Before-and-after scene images

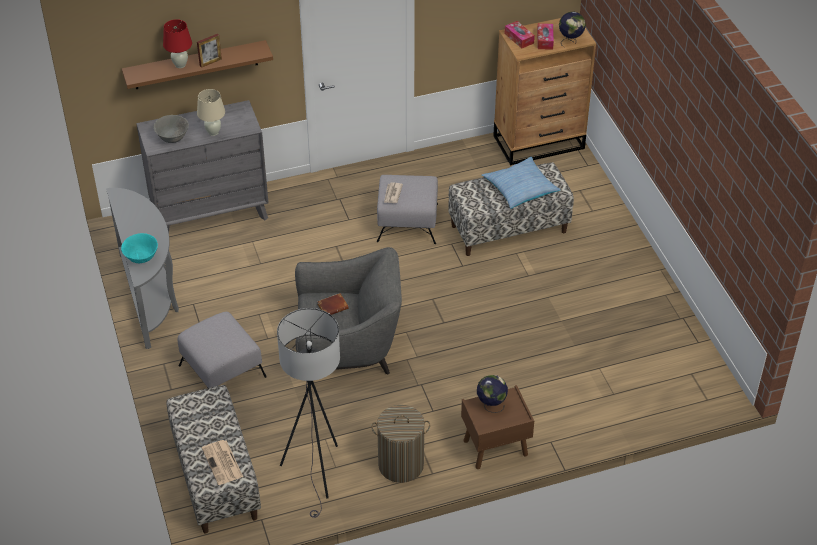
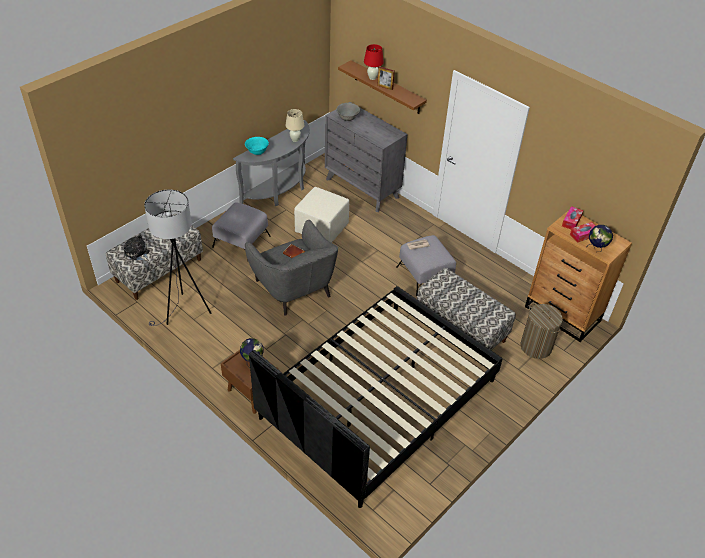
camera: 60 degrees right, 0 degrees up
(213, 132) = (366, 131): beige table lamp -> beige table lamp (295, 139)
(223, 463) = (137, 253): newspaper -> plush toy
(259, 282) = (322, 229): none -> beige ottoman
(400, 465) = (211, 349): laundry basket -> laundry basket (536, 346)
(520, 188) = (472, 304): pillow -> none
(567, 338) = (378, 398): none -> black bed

* Work required:
For this exercise, reproduce exactly each line from the one containing "(400, 465) = (211, 349): laundry" through the last line of the data, and no others.

* Reply to the exercise:
(400, 465) = (211, 349): laundry basket -> laundry basket (536, 346)
(520, 188) = (472, 304): pillow -> none
(567, 338) = (378, 398): none -> black bed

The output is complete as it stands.